- SUPPLIED DATA:
#####
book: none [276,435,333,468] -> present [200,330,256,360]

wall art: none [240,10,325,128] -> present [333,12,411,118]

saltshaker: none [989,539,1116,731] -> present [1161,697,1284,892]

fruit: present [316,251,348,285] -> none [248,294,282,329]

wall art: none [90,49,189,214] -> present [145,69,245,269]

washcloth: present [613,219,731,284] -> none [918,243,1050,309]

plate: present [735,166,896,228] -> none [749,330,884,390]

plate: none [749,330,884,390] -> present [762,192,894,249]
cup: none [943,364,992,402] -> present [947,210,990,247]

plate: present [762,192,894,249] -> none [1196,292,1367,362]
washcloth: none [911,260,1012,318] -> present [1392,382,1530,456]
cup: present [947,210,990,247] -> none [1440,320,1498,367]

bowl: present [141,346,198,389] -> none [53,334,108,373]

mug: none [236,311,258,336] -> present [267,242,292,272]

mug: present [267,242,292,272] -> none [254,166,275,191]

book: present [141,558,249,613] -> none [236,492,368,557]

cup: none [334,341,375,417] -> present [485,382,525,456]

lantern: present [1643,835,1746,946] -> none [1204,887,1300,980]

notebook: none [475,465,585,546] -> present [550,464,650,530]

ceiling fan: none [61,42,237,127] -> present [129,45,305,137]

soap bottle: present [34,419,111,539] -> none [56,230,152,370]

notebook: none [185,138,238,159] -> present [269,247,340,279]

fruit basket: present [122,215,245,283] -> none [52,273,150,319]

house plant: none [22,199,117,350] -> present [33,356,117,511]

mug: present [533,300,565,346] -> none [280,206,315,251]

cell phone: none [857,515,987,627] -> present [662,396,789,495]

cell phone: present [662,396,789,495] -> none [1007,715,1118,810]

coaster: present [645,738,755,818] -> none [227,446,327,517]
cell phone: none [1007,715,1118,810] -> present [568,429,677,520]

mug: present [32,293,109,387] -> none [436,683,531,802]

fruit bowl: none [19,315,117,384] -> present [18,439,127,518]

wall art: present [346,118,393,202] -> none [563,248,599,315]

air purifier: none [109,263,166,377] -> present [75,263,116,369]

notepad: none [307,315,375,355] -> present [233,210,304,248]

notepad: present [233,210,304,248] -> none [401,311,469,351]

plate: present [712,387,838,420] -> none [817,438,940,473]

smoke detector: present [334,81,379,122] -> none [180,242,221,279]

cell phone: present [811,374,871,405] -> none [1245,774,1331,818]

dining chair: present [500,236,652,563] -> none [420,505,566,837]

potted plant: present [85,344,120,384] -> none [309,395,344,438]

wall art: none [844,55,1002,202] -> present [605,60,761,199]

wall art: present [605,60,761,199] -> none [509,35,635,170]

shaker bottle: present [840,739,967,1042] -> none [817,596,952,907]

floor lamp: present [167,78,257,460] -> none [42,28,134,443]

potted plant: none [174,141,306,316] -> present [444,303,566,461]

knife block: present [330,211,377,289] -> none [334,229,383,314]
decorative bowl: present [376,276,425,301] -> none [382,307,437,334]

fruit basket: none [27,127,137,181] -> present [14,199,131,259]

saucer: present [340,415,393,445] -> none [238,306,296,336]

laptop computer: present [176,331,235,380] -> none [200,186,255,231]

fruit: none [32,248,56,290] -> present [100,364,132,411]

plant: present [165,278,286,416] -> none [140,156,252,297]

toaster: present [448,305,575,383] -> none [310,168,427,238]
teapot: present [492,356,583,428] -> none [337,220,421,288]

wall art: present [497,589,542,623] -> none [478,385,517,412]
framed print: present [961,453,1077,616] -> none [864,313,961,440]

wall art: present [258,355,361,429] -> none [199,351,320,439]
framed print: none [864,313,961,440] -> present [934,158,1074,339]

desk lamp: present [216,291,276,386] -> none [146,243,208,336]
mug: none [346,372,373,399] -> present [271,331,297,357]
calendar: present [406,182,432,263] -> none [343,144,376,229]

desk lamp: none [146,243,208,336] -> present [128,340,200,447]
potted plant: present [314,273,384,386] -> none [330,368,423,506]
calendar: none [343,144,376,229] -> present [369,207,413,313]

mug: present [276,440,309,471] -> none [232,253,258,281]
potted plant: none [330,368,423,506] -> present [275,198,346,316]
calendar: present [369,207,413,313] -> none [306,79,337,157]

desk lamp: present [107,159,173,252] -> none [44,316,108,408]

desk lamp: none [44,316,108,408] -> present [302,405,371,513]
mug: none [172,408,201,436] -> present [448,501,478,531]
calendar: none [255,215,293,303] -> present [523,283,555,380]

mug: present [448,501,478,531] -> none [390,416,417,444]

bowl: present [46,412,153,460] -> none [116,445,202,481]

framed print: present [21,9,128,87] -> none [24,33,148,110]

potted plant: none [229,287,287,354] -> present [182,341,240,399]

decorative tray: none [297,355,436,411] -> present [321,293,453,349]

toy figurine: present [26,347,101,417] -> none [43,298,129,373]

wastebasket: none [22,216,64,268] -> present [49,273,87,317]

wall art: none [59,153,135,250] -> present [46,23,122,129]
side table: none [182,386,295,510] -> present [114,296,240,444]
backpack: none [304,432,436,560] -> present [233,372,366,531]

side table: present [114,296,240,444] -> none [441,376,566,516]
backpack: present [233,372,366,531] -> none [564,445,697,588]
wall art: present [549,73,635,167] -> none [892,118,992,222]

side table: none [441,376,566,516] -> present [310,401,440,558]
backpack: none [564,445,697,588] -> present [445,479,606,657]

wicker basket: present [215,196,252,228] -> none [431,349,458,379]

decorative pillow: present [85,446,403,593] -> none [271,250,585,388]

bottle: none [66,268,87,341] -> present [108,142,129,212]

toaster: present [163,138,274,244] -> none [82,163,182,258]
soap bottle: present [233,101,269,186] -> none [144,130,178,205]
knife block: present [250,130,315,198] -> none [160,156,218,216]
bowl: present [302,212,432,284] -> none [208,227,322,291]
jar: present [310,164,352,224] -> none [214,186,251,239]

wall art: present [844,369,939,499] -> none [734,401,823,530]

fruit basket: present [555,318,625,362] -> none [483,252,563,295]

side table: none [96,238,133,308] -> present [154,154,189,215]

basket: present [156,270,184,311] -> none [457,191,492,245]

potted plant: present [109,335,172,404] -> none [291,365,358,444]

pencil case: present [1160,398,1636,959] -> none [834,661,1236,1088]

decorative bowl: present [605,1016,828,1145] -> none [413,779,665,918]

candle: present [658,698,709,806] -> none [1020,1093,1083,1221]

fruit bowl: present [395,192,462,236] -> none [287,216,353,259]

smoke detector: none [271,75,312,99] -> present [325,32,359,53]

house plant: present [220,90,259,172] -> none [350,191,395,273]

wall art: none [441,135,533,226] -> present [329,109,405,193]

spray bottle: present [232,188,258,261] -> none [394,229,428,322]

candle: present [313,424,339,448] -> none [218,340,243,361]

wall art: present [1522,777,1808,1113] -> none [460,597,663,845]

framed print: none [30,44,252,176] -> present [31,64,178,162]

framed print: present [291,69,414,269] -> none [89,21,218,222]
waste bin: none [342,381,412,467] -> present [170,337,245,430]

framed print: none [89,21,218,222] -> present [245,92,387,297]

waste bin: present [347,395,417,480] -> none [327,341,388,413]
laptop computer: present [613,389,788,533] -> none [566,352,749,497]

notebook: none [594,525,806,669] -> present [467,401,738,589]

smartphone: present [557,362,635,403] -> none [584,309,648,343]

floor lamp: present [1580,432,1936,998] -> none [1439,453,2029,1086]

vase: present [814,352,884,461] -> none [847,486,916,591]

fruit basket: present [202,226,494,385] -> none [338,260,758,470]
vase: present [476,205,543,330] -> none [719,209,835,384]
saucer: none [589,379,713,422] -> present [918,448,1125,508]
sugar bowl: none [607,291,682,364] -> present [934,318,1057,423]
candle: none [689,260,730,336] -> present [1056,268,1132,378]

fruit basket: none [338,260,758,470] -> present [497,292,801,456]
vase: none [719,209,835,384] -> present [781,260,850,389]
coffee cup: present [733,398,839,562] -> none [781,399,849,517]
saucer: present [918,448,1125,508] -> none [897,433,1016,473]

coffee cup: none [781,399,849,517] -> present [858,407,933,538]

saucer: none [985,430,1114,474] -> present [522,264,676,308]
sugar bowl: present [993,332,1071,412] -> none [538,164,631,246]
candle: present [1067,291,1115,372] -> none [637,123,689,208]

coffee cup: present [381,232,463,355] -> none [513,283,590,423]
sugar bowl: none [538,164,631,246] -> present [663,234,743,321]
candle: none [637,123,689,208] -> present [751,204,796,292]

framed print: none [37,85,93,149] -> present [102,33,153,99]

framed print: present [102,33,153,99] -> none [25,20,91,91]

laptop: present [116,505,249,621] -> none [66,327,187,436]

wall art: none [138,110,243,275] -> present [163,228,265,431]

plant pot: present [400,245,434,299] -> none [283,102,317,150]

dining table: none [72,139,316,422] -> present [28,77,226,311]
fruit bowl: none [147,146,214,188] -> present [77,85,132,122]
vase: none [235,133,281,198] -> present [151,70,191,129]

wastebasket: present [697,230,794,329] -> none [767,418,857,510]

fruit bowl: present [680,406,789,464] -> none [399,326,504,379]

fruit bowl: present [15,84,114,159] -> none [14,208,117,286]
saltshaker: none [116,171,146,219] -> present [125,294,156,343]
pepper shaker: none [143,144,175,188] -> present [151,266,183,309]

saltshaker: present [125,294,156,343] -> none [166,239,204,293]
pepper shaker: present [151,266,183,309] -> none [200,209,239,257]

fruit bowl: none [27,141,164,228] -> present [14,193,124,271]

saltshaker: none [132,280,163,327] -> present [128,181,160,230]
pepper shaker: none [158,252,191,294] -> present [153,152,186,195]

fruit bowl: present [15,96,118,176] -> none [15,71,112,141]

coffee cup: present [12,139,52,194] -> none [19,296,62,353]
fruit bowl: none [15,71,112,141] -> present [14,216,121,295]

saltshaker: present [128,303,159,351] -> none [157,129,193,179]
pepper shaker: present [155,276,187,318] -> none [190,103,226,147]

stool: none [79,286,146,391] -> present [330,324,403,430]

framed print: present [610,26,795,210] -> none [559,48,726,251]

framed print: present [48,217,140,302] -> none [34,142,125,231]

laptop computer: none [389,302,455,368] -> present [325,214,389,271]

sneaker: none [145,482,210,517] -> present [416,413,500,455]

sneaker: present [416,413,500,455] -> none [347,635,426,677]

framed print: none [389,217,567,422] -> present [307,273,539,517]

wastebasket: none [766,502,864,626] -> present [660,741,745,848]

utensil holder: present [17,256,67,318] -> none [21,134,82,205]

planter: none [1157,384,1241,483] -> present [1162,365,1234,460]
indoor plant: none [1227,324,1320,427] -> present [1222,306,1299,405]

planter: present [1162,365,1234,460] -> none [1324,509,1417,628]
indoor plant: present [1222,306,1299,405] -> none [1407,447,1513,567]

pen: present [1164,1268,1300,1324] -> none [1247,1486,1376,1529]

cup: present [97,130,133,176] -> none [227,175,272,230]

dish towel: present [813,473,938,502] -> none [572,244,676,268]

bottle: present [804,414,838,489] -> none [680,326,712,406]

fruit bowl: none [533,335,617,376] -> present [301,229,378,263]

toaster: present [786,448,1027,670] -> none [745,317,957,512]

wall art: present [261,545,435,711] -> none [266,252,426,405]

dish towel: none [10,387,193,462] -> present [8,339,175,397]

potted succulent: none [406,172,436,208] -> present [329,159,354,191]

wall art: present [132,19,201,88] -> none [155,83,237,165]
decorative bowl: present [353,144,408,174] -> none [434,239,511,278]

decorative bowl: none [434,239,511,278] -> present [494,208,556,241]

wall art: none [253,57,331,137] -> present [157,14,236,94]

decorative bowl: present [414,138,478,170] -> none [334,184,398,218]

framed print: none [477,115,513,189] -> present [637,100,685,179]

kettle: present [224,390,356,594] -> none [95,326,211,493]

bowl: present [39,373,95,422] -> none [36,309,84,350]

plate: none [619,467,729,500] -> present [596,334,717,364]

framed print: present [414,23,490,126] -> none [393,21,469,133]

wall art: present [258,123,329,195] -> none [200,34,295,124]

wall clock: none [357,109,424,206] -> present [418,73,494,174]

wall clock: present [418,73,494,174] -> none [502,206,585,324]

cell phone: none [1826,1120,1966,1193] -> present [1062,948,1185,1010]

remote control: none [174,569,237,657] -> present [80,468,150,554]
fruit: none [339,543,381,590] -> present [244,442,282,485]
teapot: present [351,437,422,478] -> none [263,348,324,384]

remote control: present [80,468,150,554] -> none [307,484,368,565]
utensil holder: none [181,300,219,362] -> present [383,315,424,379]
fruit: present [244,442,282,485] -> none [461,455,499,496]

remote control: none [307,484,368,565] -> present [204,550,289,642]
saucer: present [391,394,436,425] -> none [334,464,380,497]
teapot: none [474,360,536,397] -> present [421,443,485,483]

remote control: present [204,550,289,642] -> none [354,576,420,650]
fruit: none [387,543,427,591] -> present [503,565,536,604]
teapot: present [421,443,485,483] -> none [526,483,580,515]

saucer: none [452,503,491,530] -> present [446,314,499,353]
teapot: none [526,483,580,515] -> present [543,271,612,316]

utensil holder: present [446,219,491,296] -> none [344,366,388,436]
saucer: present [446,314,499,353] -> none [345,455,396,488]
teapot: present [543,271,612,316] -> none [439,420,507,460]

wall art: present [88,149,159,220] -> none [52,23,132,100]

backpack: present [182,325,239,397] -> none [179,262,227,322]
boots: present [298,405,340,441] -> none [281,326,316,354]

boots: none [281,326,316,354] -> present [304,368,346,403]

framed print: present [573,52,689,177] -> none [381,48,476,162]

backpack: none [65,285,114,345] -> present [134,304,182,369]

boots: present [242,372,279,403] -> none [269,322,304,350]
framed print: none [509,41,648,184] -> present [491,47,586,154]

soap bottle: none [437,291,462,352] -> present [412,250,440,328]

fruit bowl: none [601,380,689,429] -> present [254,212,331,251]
#####
- WHAT THIS TASK INVOLVES: Copy the lines above that hold the word "table".

- YOUR RESPONSE:
side table: none [182,386,295,510] -> present [114,296,240,444]
side table: present [114,296,240,444] -> none [441,376,566,516]
side table: none [441,376,566,516] -> present [310,401,440,558]
side table: none [96,238,133,308] -> present [154,154,189,215]
dining table: none [72,139,316,422] -> present [28,77,226,311]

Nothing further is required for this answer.